简短题目: 请把从含有“common name: Four-banded”的那一行起、到含有“scientific name: Vulpes vulpes”的那一行止（两端都包括）的这部分行改写成两列 CSV，列名分别为“输入”和“输出”。每行各占一条：行的文字放在“输入”，其答案放在“输出”，每个字段都加引号，换行一律改成空格，范围以外的行不要处理。

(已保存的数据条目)
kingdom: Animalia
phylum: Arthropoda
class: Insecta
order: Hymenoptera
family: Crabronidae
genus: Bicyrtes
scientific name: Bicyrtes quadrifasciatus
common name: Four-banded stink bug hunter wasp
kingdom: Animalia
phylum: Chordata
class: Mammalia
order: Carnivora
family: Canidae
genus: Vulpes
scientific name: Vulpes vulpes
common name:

==

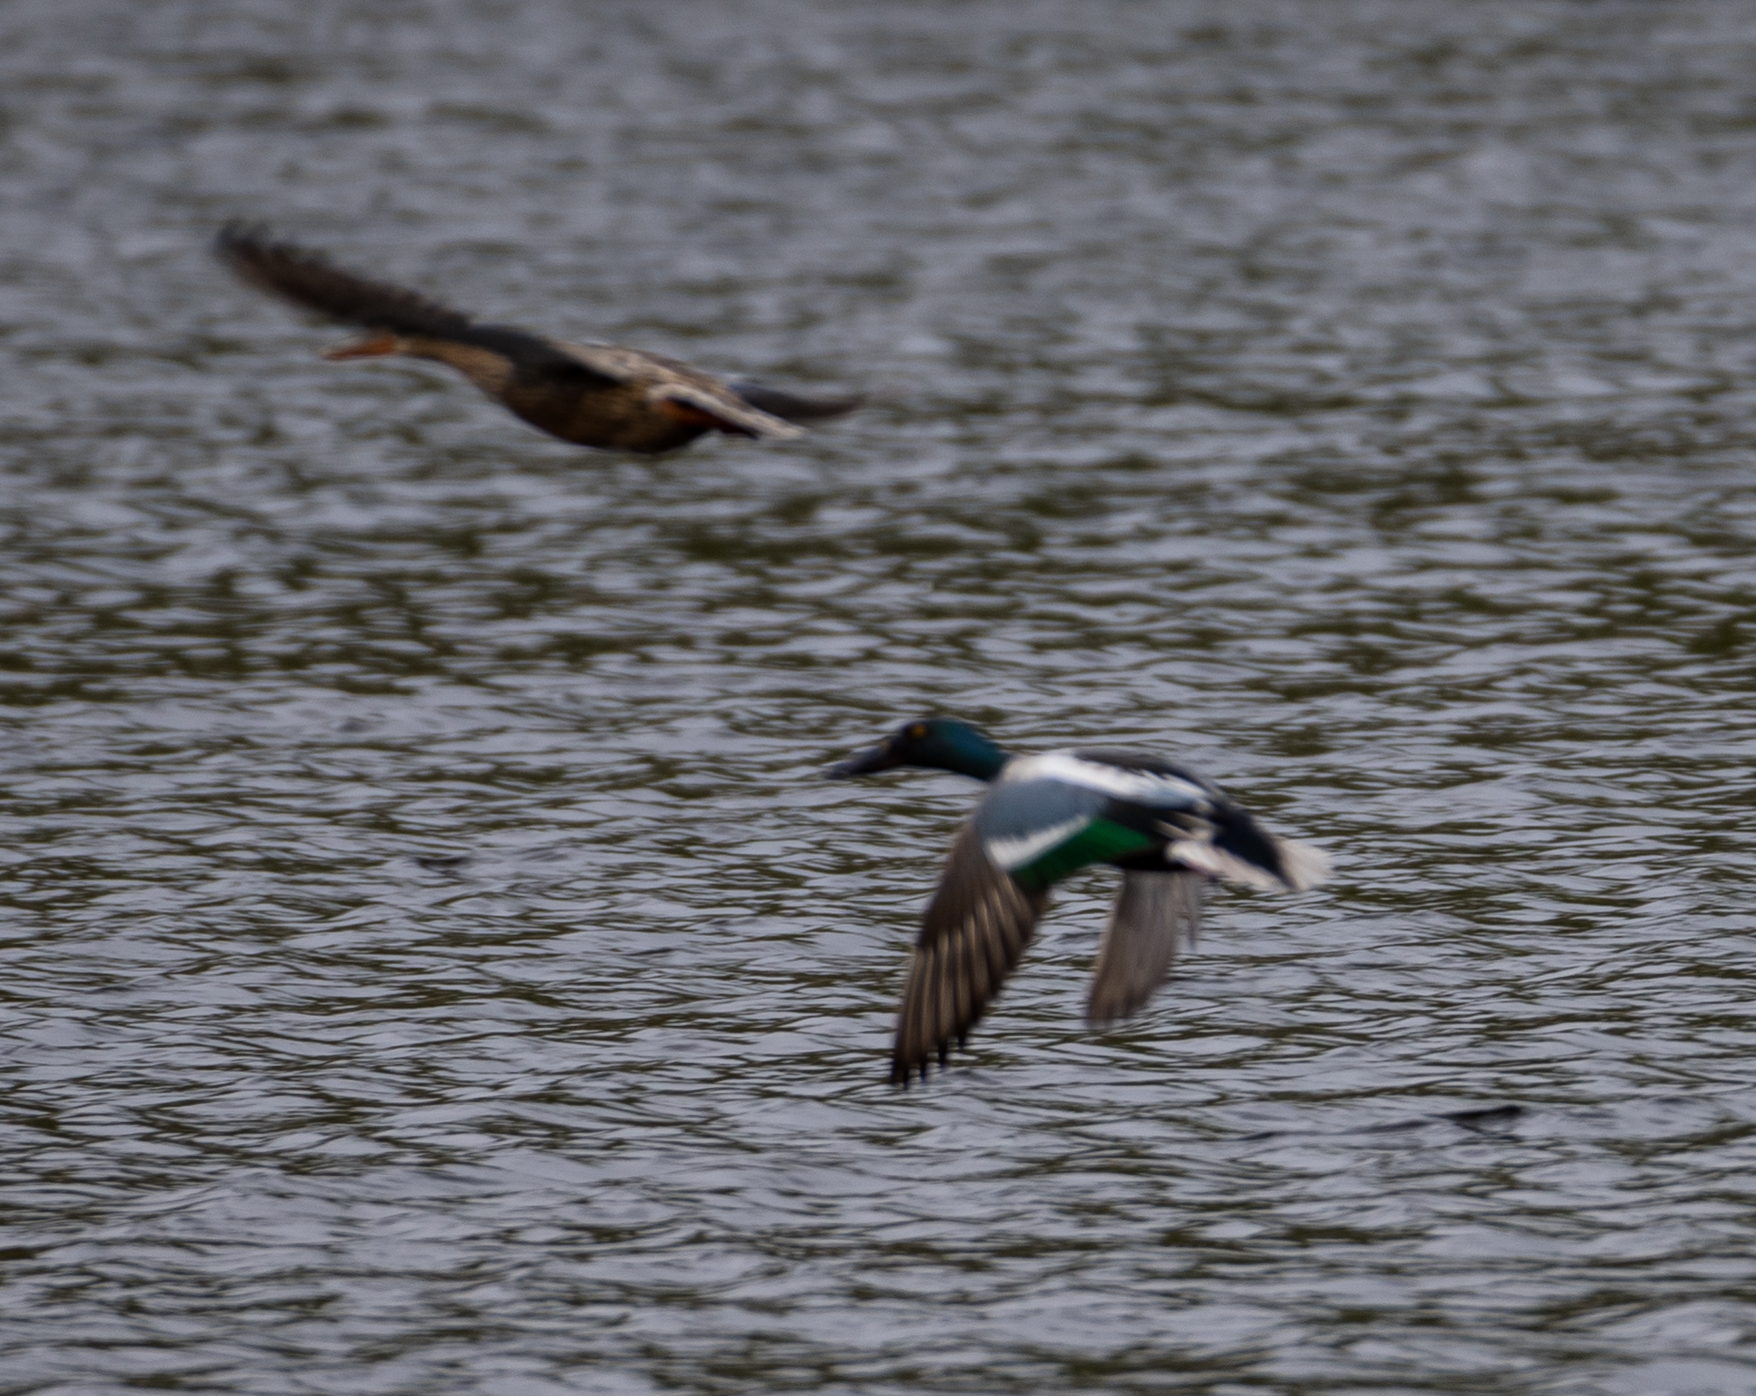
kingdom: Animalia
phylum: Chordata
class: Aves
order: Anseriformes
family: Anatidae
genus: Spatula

本题答案:
输入,输出
"common name:","Four-banded stink bug hunter wasp"
"kingdom:","Animalia"
"phylum:","Chordata"
"class:","Mammalia"
"order:","Carnivora"
"family:","Canidae"
"genus:","Vulpes"
"scientific name:","Vulpes vulpes"